__Given text__

That's how its worked in my experience, at least.
Oh, while it isn't related, consider this idea for combat: if some meaningless minion stands out in some interesting or amusing way, have them come back if possible. That guy hit two people in the head! That guy dropped his weapon and fell in the well! That guy we missed 5 times in a row! He's memorable. Bring him back and enhance his build to emphasize the fun stuff people remember about him.
|
|
|
Post by Thia Halmades on Feb 14, 2014 17:49:17 GMT
The ancient question: How do I make this go faster?
I'm going to give the outlier answer: Why do you want too? What part of it seems slow? Can you more accurately specify what you're perceiving that's slowing you down? The top three as my peers have mentioned are: STUN/BODY/END tracking, Hit Locations, and the mighty Speed Chart. This then leads to the key question, for me, "What do you want combat to feel like?" Before I go into detail, let me give you an example:
In the last game I was playing, we were in a drawn battle of 5 on 50 (not a typo) and our group had to position appropriately, fire weapons and synchronize actions to take down priority targets, and rain hell on the battlefield. We did that. It took six hours, most of which involved us standing around while the GM rolled a ton of dice for the NPCs and tried to figure out what people's attacks would resolve as. He even had an assistant running numbers and hit resolution in the background, and it still felt like a painful, painful slog. It wasn't fun, except for the 60 seconds every 20 minutes when I got to fire my weapon. Because it was a classic "stand still and fire" confrontation, there wasn't anything cool or dramatic to do, no chatter, nothing. It just went on until the other side was deceased. Cool briefly, but I told Chris at the end, "Dude, I have freakin' combat fatigue. Let's move on." Why? Because for the majority of it, I was playing Marvel Puzzle Quest, not RIFTS(tm). This is not a system issue; it was a GM management and decision issue.

__Task directions__
Repeat word for word everything in the forum post on combat from "Oh, while it" down to "remember about him.".

__Source material__
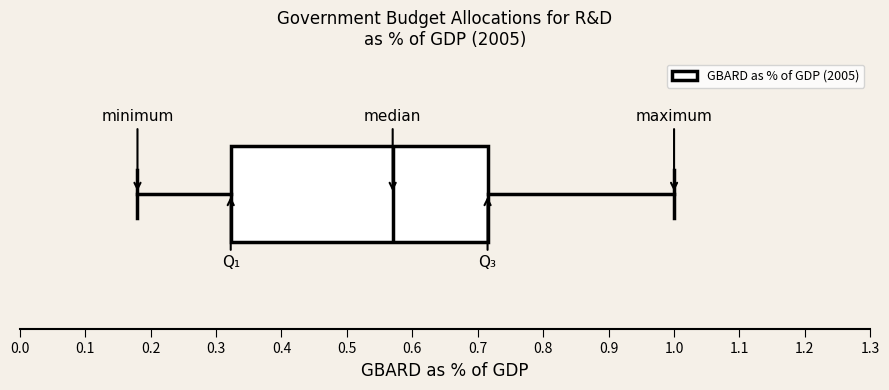

Where does the right whisker of the box end on the x-axis? The values are not printed on the chart, so give them approximately, as read against the axis.

1.00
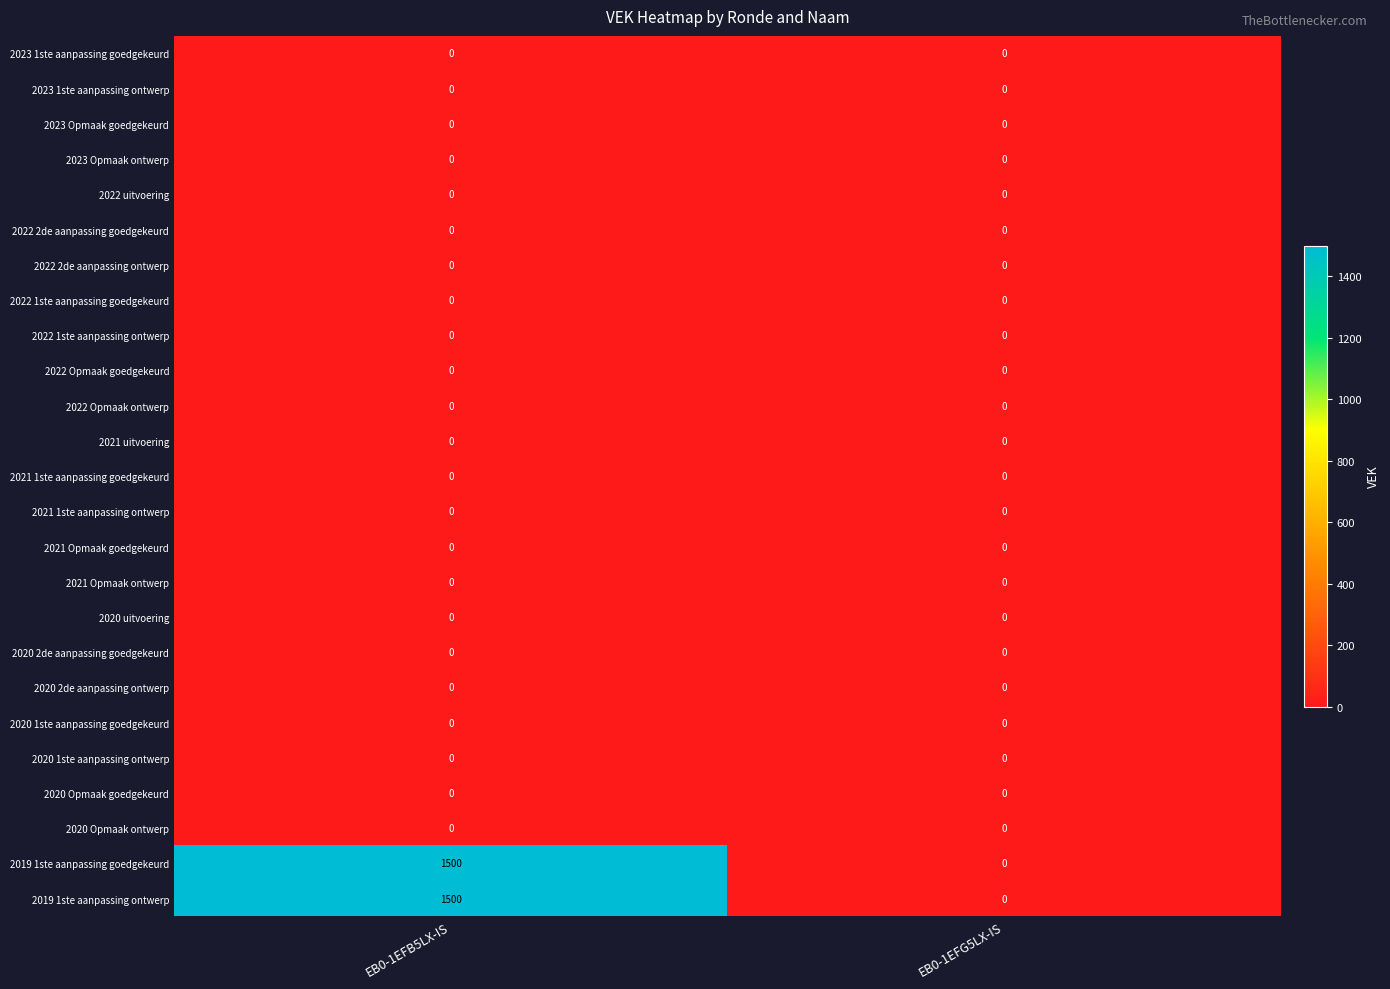

True or false: 2019 1ste aanpassing ontwerp has a value of 633 at EB0-1EFG5LX-IS.

False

__Answer for the task__
Oh, while it isn't related, consider this idea for combat: if some meaningless minion stands out in some interesting or amusing way, have them come back if possible. That guy hit two people in the head! That guy dropped his weapon and fell in the well! That guy we missed 5 times in a row! He's memorable. Bring him back and enhance his build to emphasize the fun stuff people remember about him.